To do
Please answer these questions using the passage about Anuruddha the Sakyan below:
(a) Who was ruling over the Sakyans at that time?
(b) How many times did Anuruddha speak to his mother asking to go forth?
(c) On what condition did his mother say he could go forth?
[start of Passage given]
Then Anuruddha the Sakyan approached his mother; having approached, he spoke thus to his mother: “I, mother, want to go forth from home into homelessness. Consent to my going forth from home into homelessness.”[13] When he had spoken thus, the mother of Anuruddha the Sakyan spoke thus to Anuruddha the Sakyan:

“You two boys, dear Anuruddha, are dear to me,[14] beloved, agreeable. In the case of your death I would be unwillingly separated from you. So how can I, while you are still living, allow a going forth from home into homelessness?” And a second time … And a third time Anuruddha the Sakyan spoke thus to his mother: … the mother of Anuruddha the BD.5.255 Sakyan spoke thus to Anuruddha the Sakyan: “… how can I, while you are still living, allow a going forth from home into homelessness?”


Kd.17.1.3 Now at that time Bhaddiya[15] the Sakyan chieftain was ruling over the Sakyans and was a friend of Anuruddha the Sakyan. Then the mother of Anuruddha the Sakyan thinking: “Now this Bhaddiya … is a friend of Anuruddha; he will not be able to go forth from home into homelessness,” spoke thus to Anuruddha the Sakyan: “If, dear Anuruddha, Bhaddiya the Sakyan chieftain goes forth from home into homelessness you can go forth likewise.”[16]

Then Anuruddha the Sakyan approached Bhaddiya the Sakyan chieftain; having approached, he spoke thus to Bhaddiya the Sakyan chieftain: “My going forth, friend, is dependent on yours.”

“If your going forth, friend, is dependent on mine, let it be independent. I, with you …[17] Go forth according to your wish.”

“Come, friend, we will both go forth from home into homelessness.”

“I, friend, am not able to go forth from home into homelessness. Vin.2.182 Whatever else I am able to do for you, that will I do. You go forth.”
[end of Passage given]
[start of Stored data]
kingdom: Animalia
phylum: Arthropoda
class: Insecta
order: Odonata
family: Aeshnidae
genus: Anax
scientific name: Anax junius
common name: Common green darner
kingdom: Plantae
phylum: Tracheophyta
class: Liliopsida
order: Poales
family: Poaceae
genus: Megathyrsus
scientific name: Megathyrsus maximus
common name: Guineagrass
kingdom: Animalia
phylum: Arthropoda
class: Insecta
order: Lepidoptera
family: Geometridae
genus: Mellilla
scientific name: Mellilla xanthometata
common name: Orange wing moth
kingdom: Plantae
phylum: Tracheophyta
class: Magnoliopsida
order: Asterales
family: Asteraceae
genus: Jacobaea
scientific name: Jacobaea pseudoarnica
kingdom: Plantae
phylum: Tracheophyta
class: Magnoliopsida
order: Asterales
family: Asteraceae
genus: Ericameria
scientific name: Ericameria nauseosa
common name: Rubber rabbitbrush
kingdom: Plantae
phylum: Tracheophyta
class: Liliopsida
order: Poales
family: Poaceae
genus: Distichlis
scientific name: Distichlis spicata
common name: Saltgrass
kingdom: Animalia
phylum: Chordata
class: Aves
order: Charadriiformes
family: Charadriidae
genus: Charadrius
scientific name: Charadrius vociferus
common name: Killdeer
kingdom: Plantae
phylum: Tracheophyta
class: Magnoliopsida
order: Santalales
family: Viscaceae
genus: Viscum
[end of Stored data]
Answer to this task
(a) Bhaddiya the Sakyan chieftain.
(b) Three times.
(c) If Bhaddiya the Sakyan chieftain went forth from home into homelessness.